Pour Quentin Parrinello, porte-parole d’Oxfam France :

« Il était plus que temps que les plus grandes économies mondiales s’accordent sur un taux minimum d’impôt effectif pour les multinationales. Mais le taux de retenu de 15% est tout simplement trop bas. Comment peut-on penser qu’on va s’attaquer aux paradis fiscaux en établissant un taux à peine plus haut que celui de paradis fiscaux notoires comme la Suisse ou Singapour ? »

« La première proposition américaine d’un taux minimum effectif à 21% constituait une première base de discussion qui pouvait être améliorée.
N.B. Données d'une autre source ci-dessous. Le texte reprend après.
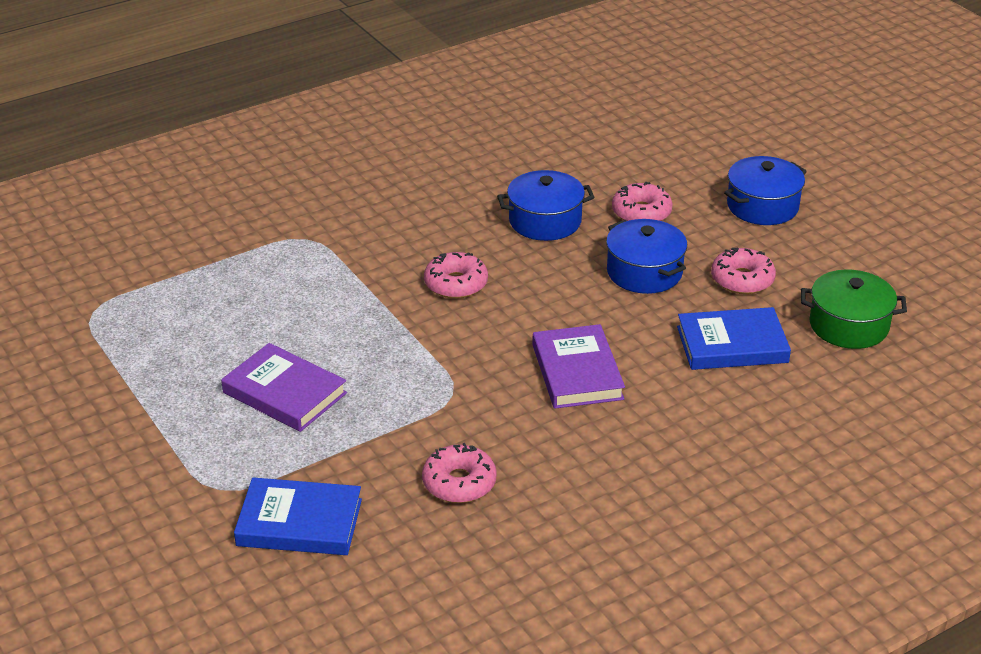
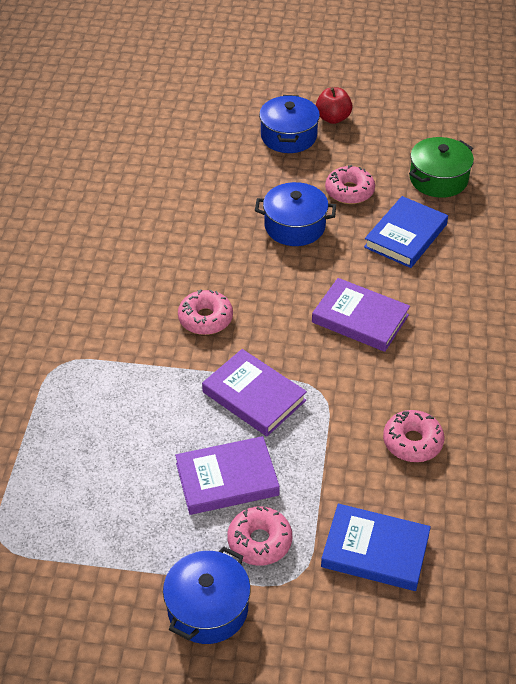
camera: 50 degrees left, 10 degrees up
(299, 523) = (375, 551): blue book -> blue book turned 60 degrees clockwise
(398, 358) = (254, 396): none -> purple book
(545, 221) = (188, 235): blue pot -> blue pot (207, 608)
(641, 212) = (232, 188): pink donut -> pink donut (259, 541)
(831, 218) = (333, 118): none -> red apple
Mais face à la pression des paradis fiscaux, et le manque d’ambition de certains pays européens comme la France, cette proposition a été abaissée à 15% et pourrait l’être encore d’avantage. »

« Le manque de soutien actif de la France à la première proposition de Joe Biden est un très mauvais calcul politique : la France serait l’une des plus grandes perdantes d’un passage de taux de 21% à 15% avec des recettes fiscales attendues de 4,3 milliards d’euros, contre 16 milliards pour la proposition américaine. Au moment où le gouvernement s’interroge sur comment payer la facture du coronavirus, il vient de laisser filer l’opportunité de reprendre des dizaines de milliards d’euros délocalisés dans les paradis fiscaux ».
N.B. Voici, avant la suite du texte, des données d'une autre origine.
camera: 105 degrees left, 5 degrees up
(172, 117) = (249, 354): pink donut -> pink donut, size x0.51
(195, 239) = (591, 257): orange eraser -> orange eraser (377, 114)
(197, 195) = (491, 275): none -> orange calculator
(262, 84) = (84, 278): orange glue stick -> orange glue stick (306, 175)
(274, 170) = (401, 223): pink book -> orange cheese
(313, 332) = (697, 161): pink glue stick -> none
« Dans le contexte de crise économique et sanitaire mondiale que nous vivons, les pays du G7 préfèrent protéger l’intérêt des multinationales et des paradis fiscaux, alors même alors que les besoins de financement pour répondre à l’urgence sont énormes et que de nombreuses multinationales ont réalisé des bénéfices exceptionnels durant la crise. »

« Le deuxième problème de cet accord c’est qu’il devrait essentiellement servir les intérêts des pays riches puisque les recettes taxées iraient dans les pays où les entreprises ont leur siège social, alors que ce sont les pays en développement qui sont les principales victimes des montages d’évasion fiscale. Les pays du G7 ne peuvent pas s’attendre à ce que la majorité des autres pays se contentent des miettes de leur accord ».

Contact presse :

Pauline Leclère pleclere@oxfamfrance.org 07 69 17 49 63

Notes aux rédactions :

Les pays en développement sont privés chaque année d’au moins 100 milliards de dollars du fait de l’évasion fiscale des multinationales.

L’ICRICT, une commission composée d’experts indépendants, de chercheurs et de représentants de la société civile, appelle à un taux minimum effectif mondial sur les multinationales de 25%.

En mai 2019, le Cadre Inclusif de l’OCDE travaillant sur le plan BEPS (Base Erosion Profit Shfiting) a lancé, sous l’égide du G20, un nouveau round de négociation sur la réforme de la fiscalité des multinationales à l’ère du numérique. Près de 140 pays participent aux négociations. Ce round de négociation comprend deux trains de réforme organisées autour de deux piliers : le premier pilier traite de la distribution des droits à taxer (et notamment de la possibilité de taxer les entreprises du numérique) et le second pilier de la mise en place d’un taux minimum effectif pour les multinationales. Le G20 doit trouver un accord politique sur les deux piliers d’ici juillet 2021.

Les pays en développement, dont les recettes fiscales sont largement plus dépendantes de l’impôt sur les sociétés, ont présenté plusieurs propositions dans le cadre des négociations pour assurer un accord tenant compte de leurs intérêts. Il y a quelques semaines, le Forum des administrations fiscales africaines (ATAF), représentant 38 Etats africains, soumettait une nouvelle proposition sur la distribution des droits à taxer. Le G24, représentant des dizaines de pays en développement, a également soumis plusieurs propositions de réformes pour un système fiscal plus juste.